"Robust Data-Driven Fault Detection in Dynamic Process Environments Using Discrete Event Systems"
, in Moamar Sayed-Mouchaweh: Diagnosability, Security and Safety of Hybrid Dynamic and Cyber-Physical Systems, Springer, New York, Seite(n) 73-116, 2018
Robust Data-Driven Fault Detection in Dynamic Process Environments Using Discrete Event Systems
Sprache des Titels:
Diagnosability, Security and Safety of Hybrid Dynamic and Cyber-Physical Systems
This chapter is dedicated to the improvement of robustness and performance of continuous data-driven fault detection (FD) systems with the usage of discrete event systems.
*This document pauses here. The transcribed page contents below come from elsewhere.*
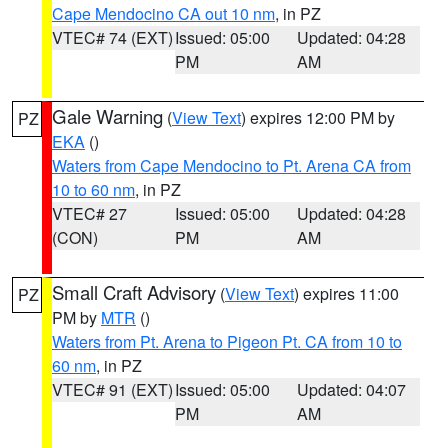
Cape Mendocino CA out 10 nm
, in PZ
VTEC# 74 (EXT)
Issued: 05:00
Updated: 04:28
PM
AM
Gale Warning
(
View Text
) expires 12:00 PM by
PZ
EKA
()
Waters from Cape Mendocino to Pt. Arena CA from
10 to 60 nm
, in PZ
VTEC# 27
Issued: 05:00
Updated: 04:28
(CON)
PM
AM
Small Craft Advisory
(
View Text
) expires 11:00
PZ
PM by
MTR
()
Waters from Pt. Arena to Pigeon Pt. CA from 10 to
60 nm
, in PZ
VTEC# 91 (EXT)
Issued: 05:00
Updated: 04:07
PM
AM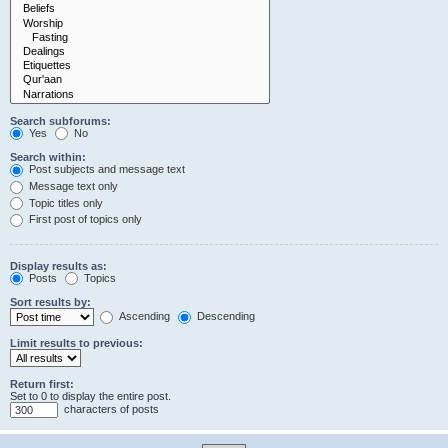
Search subforums:
Yes
No
Search within:
Post subjects and message text
Message text only
Topic titles only
First post of topics only
Display results as:
Posts
Topics
Sort results by:
Ascending
Descending
Limit results to previous:
Return first:
Set to 0 to display the entire post.
characters of posts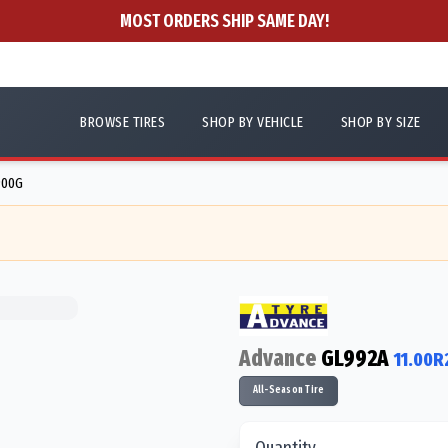
MOST ORDERS SHIP SAME DAY!
BROWSE TIRES
SHOP BY VEHICLE
SHOP BY SIZE
900G
Advance
GL992A
11.00R
All-Season Tire
Quantity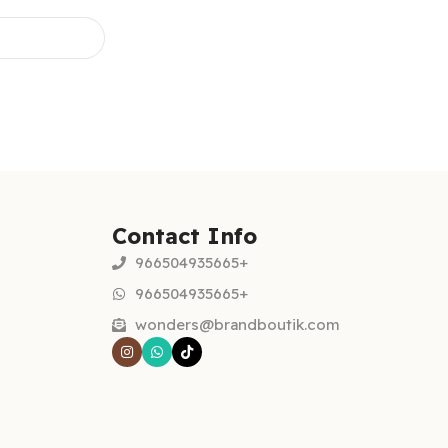
Contact Info
966504935665+
966504935665+
wonders@brandboutik.com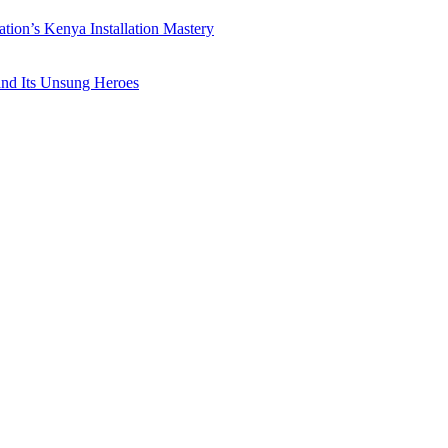
ation’s Kenya Installation Mastery
 and Its Unsung Heroes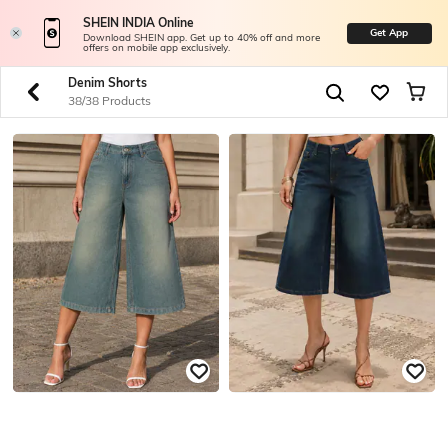
SHEIN INDIA Online
Get App
Download SHEIN app. Get up to 40% off and more
offers on mobile app exclusively.
Denim Shorts
38/38 Products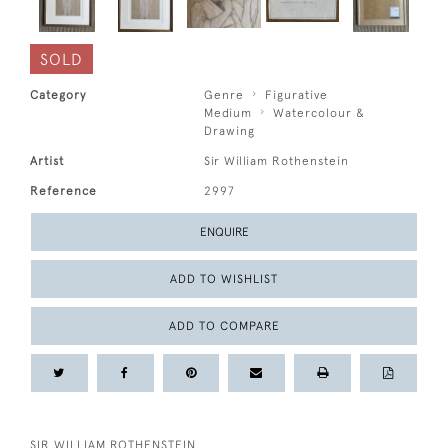
SOLD
Category
Genre
Figurative
Medium
Watercolour &
Drawing
Artist
Sir William Rothenstein
Reference
2997
ENQUIRE
ADD TO WISHLIST
ADD TO COMPARE
SIR WILLIAM ROTHENSTEIN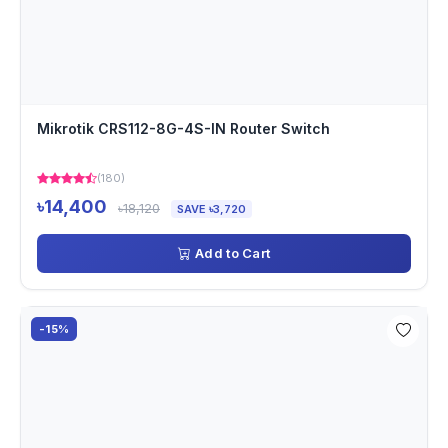
Mikrotik CRS112-8G-4S-IN Router Switch
(180)
৳14,400
৳18,120
SAVE ৳3,720
Add to Cart
-15%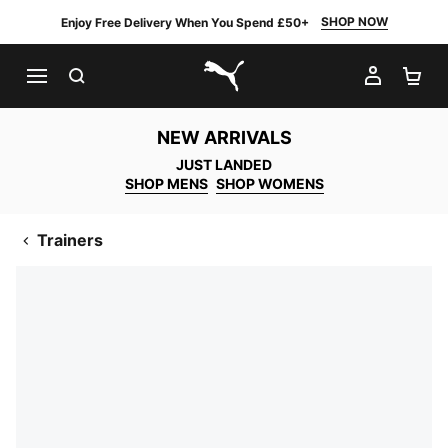
SHOP NOW
Enjoy Free Delivery When You Spend £50+
SEARCH
MY AC
SH
PUMA.com
NEW ARRIVALS
JUST LANDED
SHOP MENS
SHOP WOMENS
Trainers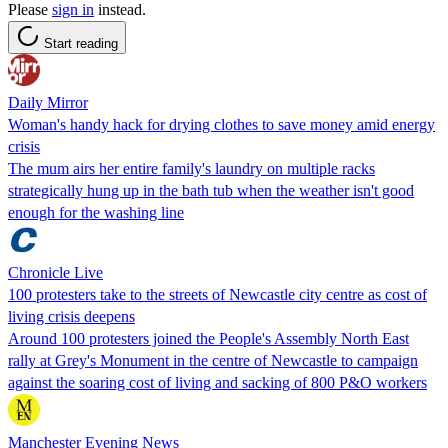
Please
sign in
instead.
Start reading
Daily Mirror
Woman's handy hack for drying clothes to save money amid energy
crisis
The mum airs her entire family's laundry on multiple racks
strategically hung up in the bath tub when the weather isn't good
enough for the washing line
Chronicle Live
100 protesters take to the streets of Newcastle city centre as cost of
living crisis deepens
Around 100 protesters joined the People's Assembly North East
rally at Grey's Monument in the centre of Newcastle to campaign
against the soaring cost of living and sacking of 800 P&O workers
Manchester Evening News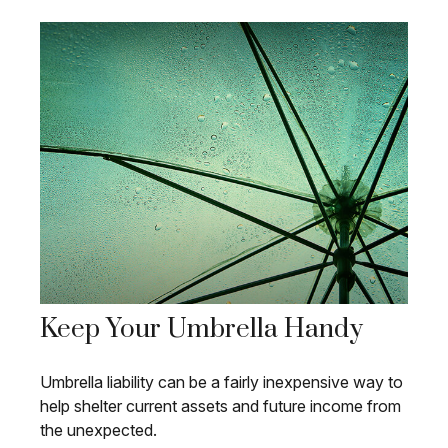
Keep Your Umbrella Handy
Umbrella liability can be a fairly inexpensive way to
help shelter current assets and future income from
the unexpected.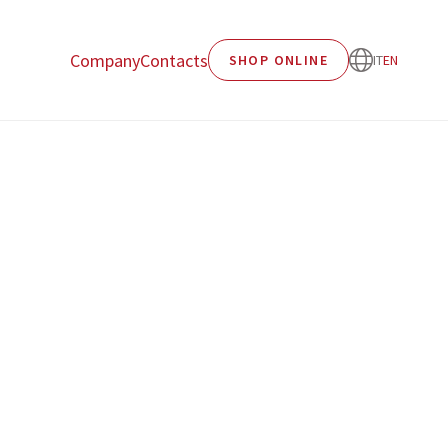
Company
Contacts
SHOP ONLINE
IT
EN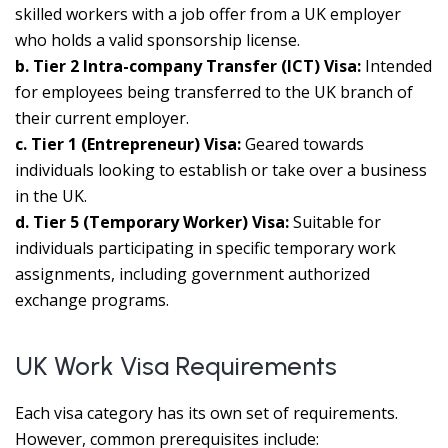
skilled workers with a job offer from a UK employer
who holds a valid sponsorship license.
b. Tier 2 Intra-company Transfer (ICT) Visa:
Intended
for employees being transferred to the UK branch of
their current employer.
c. Tier 1 (Entrepreneur) Visa:
Geared towards
individuals looking to establish or take over a business
in the UK.
d. Tier 5 (Temporary Worker) Visa:
Suitable for
individuals participating in specific temporary work
assignments, including government authorized
exchange programs.
UK Work Visa Requirements
Each visa category has its own set of requirements.
However, common prerequisites include: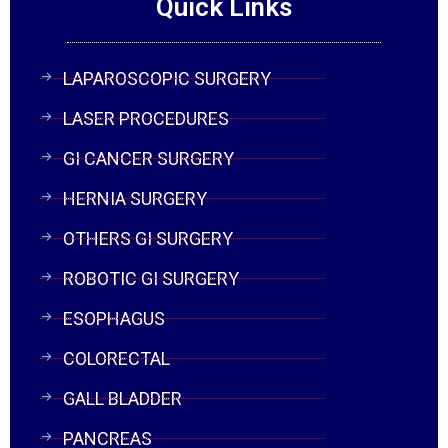
Quick Links
LAPAROSCOPIC SURGERY
LASER PROCEDURES
GI CANCER SURGERY
HERNIA SURGERY
OTHERS GI SURGERY
ROBOTIC GI SURGERY
ESOPHAGUS
COLORECTAL
GALL BLADDER
PANCREAS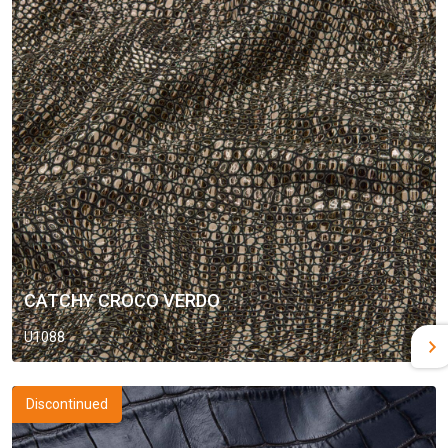
CATCHY CROCO VERDO
U1088
Discontinued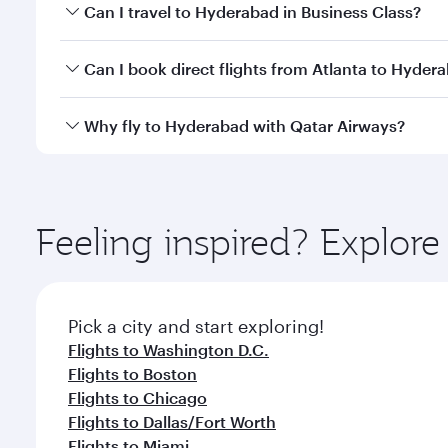
Book your flight to Hyderabad early to enjoy the be
Can I travel to Hyderabad in Business Class?
travel classes.
Yes, you can travel to Hyderabad in
Business Class
Can I book direct flights from Atlanta to Hyder
looks after your every need. Unwind in a spacious
gourmet cuisine whenever you like with Dine Anyti
Qatar Airways operates flights from Atlanta to Hyde
Why fly to Hyderabad with Qatar Airways?
International Airport, where you can enjoy luxury s
amenities before your connecting flight.
You’ll enjoy an exceptional journey from the moment
Explore thousands of entertainment options on Ory
ingredients and inspired by global flavours.
Feeling inspired? Explor
Pick a city and start exploring!
Flights to Washington D.C.
Flights to Boston
Flights to Chicago
Flights to Dallas/Fort Worth
Flights to Miami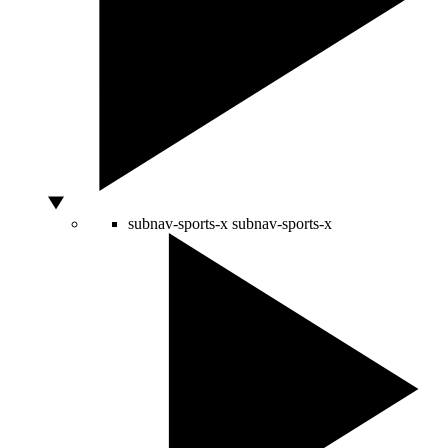
subnav-sports-x
subnav-sports-x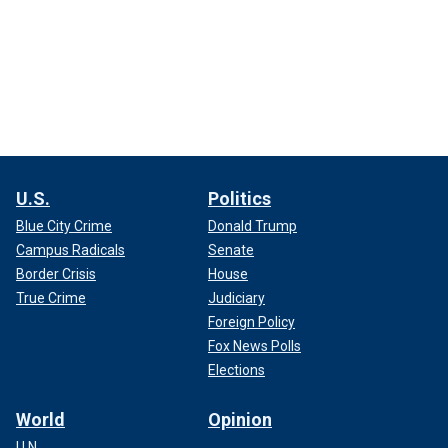
U.S.
Politics
Blue City Crime
Donald Trump
Campus Radicals
Senate
Border Crisis
House
True Crime
Judiciary
Foreign Policy
Fox News Polls
Elections
World
Opinion
U.N.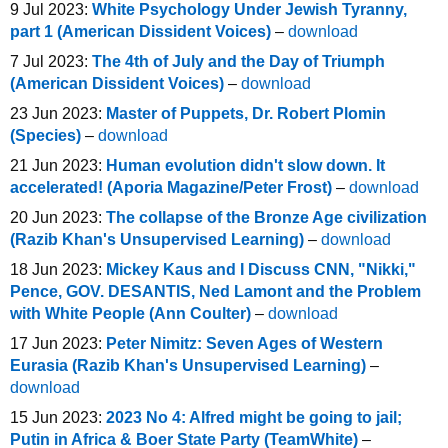
9 Jul 2023:
White Psychology Under Jewish Tyranny,
part 1 (American Dissident Voices)
–
download
7 Jul 2023:
The 4th of July and the Day of Triumph
(American Dissident Voices)
–
download
23 Jun 2023:
Master of Puppets, Dr. Robert Plomin
(Species)
–
download
21 Jun 2023:
Human evolution didn't slow down. It
accelerated! (Aporia Magazine/Peter Frost)
–
download
20 Jun 2023:
The collapse of the Bronze Age civilization
(Razib Khan's Unsupervised Learning)
–
download
18 Jun 2023:
Mickey Kaus and I Discuss CNN, "Nikki,"
Pence, GOV. DESANTIS, Ned Lamont and the Problem
with White People (Ann Coulter)
–
download
17 Jun 2023:
Peter Nimitz: Seven Ages of Western
Eurasia (Razib Khan's Unsupervised Learning)
–
download
15 Jun 2023:
2023 No 4: Alfred might be going to jail;
Putin in Africa & Boer State Party (TeamWhite)
–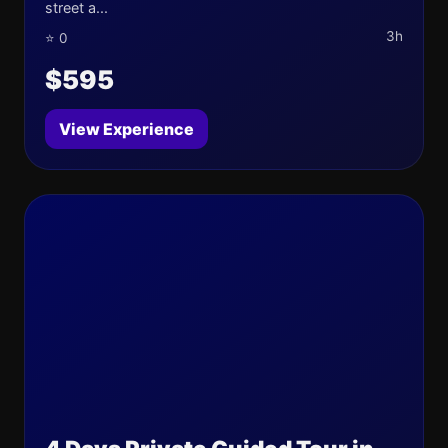
street a...
3h
⭐ 0
$595
View Experience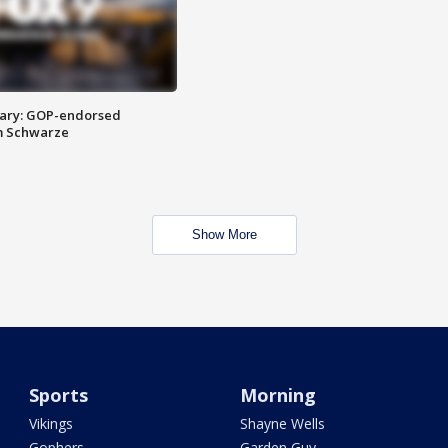
ary: GOP-endorsed
m Schwarze
Show More
Sports
Morning
Vikings
Shayne Wells
Gophers
Garden Guy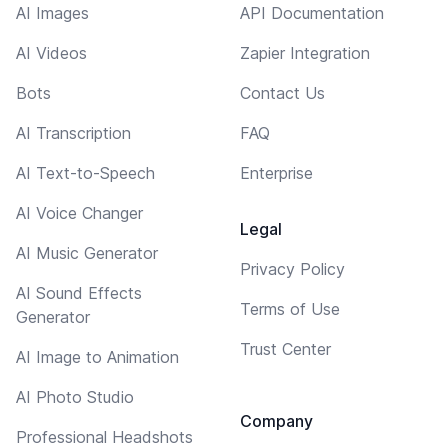
AI Images
API Documentation
AI Videos
Zapier Integration
Bots
Contact Us
AI Transcription
FAQ
AI Text-to-Speech
Enterprise
AI Voice Changer
Legal
AI Music Generator
Privacy Policy
AI Sound Effects
Terms of Use
Generator
Trust Center
AI Image to Animation
AI Photo Studio
Company
Professional Headshots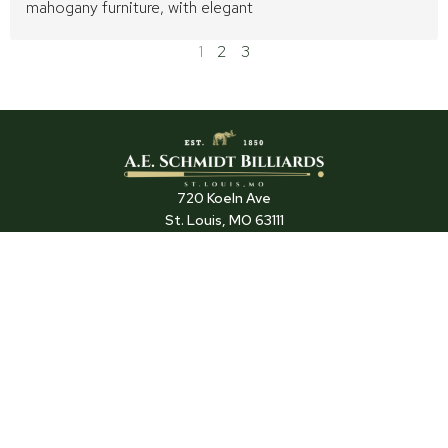
mahogany furniture, with elegant
1
2
3
720 Koeln Ave
St. Louis, MO 63111
(314) 645-7565
TRADE PROGRAM
SUPPORT
DEALER LOCATIONS
SERVICE
ARCHIVES
F
P
I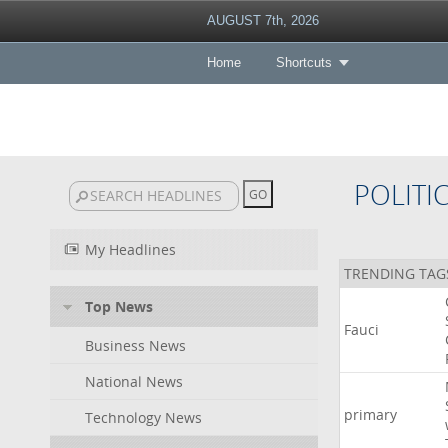
AUGUST 7th, 2026
Home
Shortcuts
POLITI
My Headlines
TRENDING TAG
Top News
Fauci
Business News
National News
primary
Technology News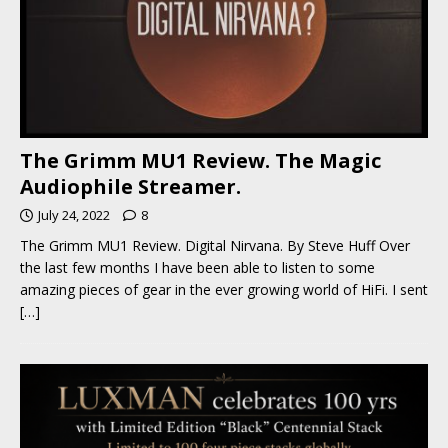
The Grimm MU1 Review. The Magic
Audiophile Streamer.
July 24, 2022
8
The Grimm MU1 Review. Digital Nirvana. By Steve Huff Over
the last few months I have been able to listen to some
amazing pieces of gear in the ever growing world of HiFi. I sent
[…]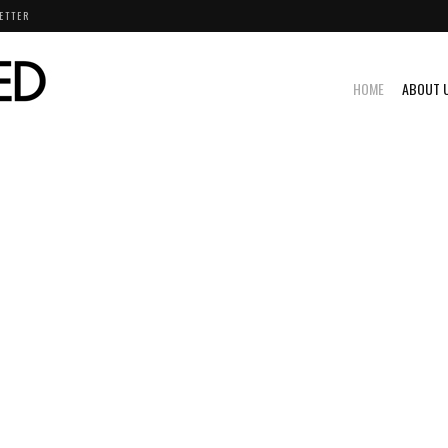
ETTER
HOME
ABOUT 
D - MOTORSPORTS STORIES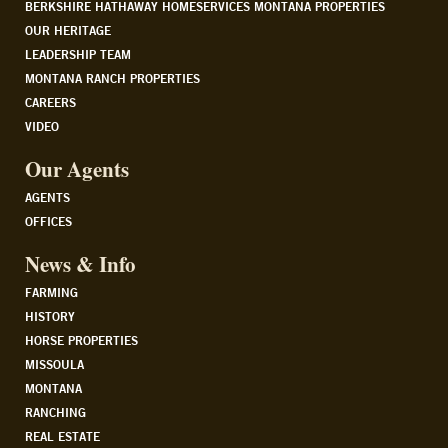
BERKSHIRE HATHAWAY HOMESERVICES MONTANA PROPERTIES
OUR HERITAGE
LEADERSHIP TEAM
MONTANA RANCH PROPERTIES
CAREERS
VIDEO
Our Agents
AGENTS
OFFICES
News & Info
FARMING
HISTORY
HORSE PROPERTIES
MISSOULA
MONTANA
RANCHING
REAL ESTATE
With data-driven FD it is meant that causal relations and variable dependencies in the system are explored as nominal reference models for detecting atypical occurrences. The models are automatically extracted from data, typically collected within multi-sensor networks, which can be of large-scale nature leading to very high-dimensional learning settings. We will first demonstrate several principal concepts and algorithms for establishing such models in batch, off-line environments, together with advanced anomaly and fault detection strategies based on these models. Then, we will explain concepts how to address system dynamics properly and with sufficient accuracy by updating these models on demand, on the fly and fully autonomously during on-line processing mode. The problem therein is that upcoming failures also trigger dynamic changes in the process, which have to be distinguished from intended (non-failure) changes, as these should not be respected in model adaptation, obviously (as they would induce a deteriorating performance). We thus will demonstrate how signals from discrete event systems can be hybridized with multi-sensor measurement systems (continuously recorded channel signals) in order to properly realize such a distinction. This hybridization can be seen as a new form of hybrid dynamic systems which we see as necessary for preventing the time-intensive a priori collection of typical fault patterns or fault signatures (which are mostly application dependent) and to increase the level of automatization. Therein, a specific automated (data-driven) fault isolation technique acting on the residual signals and on the statistics extracted from causal relation networks serves as methodological back-bone.